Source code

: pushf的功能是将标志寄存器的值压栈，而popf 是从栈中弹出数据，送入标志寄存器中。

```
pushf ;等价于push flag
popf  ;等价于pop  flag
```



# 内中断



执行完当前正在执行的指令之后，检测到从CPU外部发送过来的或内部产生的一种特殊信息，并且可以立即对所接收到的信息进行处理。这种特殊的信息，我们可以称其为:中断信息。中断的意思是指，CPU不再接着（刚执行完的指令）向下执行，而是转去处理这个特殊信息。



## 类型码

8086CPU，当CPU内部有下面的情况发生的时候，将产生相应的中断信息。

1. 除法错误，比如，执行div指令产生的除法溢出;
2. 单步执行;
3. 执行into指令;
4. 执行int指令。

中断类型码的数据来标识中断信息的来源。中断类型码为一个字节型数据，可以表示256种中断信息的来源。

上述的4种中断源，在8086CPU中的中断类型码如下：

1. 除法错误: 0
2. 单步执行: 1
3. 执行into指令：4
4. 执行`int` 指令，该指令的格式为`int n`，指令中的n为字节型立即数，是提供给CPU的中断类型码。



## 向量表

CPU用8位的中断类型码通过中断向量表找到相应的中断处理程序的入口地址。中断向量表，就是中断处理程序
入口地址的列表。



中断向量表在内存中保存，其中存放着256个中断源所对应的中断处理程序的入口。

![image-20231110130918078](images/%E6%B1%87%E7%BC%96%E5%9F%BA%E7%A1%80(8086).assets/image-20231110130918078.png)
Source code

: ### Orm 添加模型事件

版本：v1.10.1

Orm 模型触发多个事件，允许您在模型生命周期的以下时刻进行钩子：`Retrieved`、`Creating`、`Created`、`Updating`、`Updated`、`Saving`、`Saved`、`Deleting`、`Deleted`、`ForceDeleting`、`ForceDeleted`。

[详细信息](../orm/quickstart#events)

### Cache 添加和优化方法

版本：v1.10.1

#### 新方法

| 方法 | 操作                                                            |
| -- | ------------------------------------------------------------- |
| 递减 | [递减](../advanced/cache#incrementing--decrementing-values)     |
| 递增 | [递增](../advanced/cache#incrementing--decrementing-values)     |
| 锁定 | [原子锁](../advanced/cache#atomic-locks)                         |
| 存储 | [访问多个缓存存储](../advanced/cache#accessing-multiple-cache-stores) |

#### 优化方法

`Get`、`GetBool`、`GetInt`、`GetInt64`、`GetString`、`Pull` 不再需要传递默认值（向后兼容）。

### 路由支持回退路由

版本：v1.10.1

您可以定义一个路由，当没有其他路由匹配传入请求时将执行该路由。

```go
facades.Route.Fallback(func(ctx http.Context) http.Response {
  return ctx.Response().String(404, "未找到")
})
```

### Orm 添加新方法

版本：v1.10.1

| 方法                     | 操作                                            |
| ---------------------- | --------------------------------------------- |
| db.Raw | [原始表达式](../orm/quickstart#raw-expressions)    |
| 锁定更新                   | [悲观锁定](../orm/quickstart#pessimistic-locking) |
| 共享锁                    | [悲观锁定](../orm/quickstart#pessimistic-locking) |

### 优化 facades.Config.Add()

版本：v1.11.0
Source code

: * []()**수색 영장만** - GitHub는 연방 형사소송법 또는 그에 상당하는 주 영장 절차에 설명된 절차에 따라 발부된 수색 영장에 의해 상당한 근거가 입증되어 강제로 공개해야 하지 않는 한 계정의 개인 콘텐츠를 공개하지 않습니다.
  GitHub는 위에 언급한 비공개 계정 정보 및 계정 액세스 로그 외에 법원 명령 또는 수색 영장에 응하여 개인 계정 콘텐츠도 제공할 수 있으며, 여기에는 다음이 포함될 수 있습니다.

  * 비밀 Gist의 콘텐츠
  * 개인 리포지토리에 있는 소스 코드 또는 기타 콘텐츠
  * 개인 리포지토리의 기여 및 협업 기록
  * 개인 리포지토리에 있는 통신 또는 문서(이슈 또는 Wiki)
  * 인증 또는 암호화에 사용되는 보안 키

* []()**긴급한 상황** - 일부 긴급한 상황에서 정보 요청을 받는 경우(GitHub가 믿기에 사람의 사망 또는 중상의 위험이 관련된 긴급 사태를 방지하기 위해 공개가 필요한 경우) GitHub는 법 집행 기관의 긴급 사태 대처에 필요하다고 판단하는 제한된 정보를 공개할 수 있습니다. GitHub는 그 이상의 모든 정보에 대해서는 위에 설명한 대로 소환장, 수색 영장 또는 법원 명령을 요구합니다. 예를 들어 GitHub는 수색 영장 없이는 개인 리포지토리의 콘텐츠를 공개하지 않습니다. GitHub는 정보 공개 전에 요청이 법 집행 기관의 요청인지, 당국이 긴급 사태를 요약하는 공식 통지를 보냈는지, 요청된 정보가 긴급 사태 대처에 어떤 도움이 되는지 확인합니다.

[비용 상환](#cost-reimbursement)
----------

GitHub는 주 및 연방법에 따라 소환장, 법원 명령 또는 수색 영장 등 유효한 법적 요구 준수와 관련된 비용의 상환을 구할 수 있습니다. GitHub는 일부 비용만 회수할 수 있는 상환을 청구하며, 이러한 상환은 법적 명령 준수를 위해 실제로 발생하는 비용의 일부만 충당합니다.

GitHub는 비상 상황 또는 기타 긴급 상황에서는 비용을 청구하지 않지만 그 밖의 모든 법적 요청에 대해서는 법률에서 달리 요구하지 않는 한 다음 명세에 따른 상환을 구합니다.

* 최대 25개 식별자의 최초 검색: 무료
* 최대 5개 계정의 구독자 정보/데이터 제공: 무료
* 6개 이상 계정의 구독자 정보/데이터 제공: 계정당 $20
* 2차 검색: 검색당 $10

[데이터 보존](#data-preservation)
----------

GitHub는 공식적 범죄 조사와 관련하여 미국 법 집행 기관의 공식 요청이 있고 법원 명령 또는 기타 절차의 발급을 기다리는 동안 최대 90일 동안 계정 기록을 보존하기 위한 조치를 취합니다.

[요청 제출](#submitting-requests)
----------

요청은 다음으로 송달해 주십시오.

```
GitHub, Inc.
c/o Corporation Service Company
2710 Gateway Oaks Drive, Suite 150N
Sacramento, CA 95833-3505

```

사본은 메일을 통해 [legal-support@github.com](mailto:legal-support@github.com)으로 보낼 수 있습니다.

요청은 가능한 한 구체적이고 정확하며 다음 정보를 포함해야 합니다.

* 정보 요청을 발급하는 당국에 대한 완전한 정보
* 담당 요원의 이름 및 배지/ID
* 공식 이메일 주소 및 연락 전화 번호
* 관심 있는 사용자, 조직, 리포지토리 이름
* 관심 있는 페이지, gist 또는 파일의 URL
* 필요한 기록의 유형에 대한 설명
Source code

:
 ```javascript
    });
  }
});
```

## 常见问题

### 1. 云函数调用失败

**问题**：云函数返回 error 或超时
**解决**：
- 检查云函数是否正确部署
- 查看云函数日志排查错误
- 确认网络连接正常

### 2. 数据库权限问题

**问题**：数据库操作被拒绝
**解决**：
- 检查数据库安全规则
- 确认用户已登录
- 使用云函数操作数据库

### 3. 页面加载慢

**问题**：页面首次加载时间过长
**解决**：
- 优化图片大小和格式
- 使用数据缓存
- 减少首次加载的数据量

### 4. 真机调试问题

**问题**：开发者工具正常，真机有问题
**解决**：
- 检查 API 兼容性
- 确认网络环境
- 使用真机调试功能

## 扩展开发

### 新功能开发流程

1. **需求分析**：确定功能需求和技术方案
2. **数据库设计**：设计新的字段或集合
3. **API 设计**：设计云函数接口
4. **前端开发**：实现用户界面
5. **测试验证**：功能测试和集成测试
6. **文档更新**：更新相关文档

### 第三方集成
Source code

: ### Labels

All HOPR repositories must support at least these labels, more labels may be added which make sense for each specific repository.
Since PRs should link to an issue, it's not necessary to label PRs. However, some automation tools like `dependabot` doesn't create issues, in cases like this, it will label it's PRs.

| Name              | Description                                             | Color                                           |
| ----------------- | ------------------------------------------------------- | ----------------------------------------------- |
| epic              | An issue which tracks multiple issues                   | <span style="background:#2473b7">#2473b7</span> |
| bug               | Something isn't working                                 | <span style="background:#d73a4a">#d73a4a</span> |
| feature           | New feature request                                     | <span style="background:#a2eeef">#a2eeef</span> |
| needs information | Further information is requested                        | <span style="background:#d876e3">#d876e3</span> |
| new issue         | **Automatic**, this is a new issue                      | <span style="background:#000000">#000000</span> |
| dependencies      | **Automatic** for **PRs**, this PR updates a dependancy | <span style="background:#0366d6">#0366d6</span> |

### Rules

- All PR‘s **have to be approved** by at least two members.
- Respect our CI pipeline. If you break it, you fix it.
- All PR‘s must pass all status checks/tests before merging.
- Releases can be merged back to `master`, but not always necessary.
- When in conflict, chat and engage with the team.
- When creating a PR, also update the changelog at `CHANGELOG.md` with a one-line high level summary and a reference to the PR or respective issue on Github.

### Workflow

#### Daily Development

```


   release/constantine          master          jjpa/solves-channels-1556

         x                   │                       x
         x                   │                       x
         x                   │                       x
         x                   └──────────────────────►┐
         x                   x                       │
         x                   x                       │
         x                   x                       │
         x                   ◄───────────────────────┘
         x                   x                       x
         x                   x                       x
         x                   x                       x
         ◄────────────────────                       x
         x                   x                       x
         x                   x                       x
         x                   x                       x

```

» EXERCISE AIM: Please copy each line from the material above in which the string "悲观锁定" appears.

» YOUR RESPONSE:
| 锁定更新                   | [悲观锁定](../orm/quickstart#pessimistic-locking) |
| 共享锁                    | [悲观锁定](../orm/quickstart#pessimistic-locking) |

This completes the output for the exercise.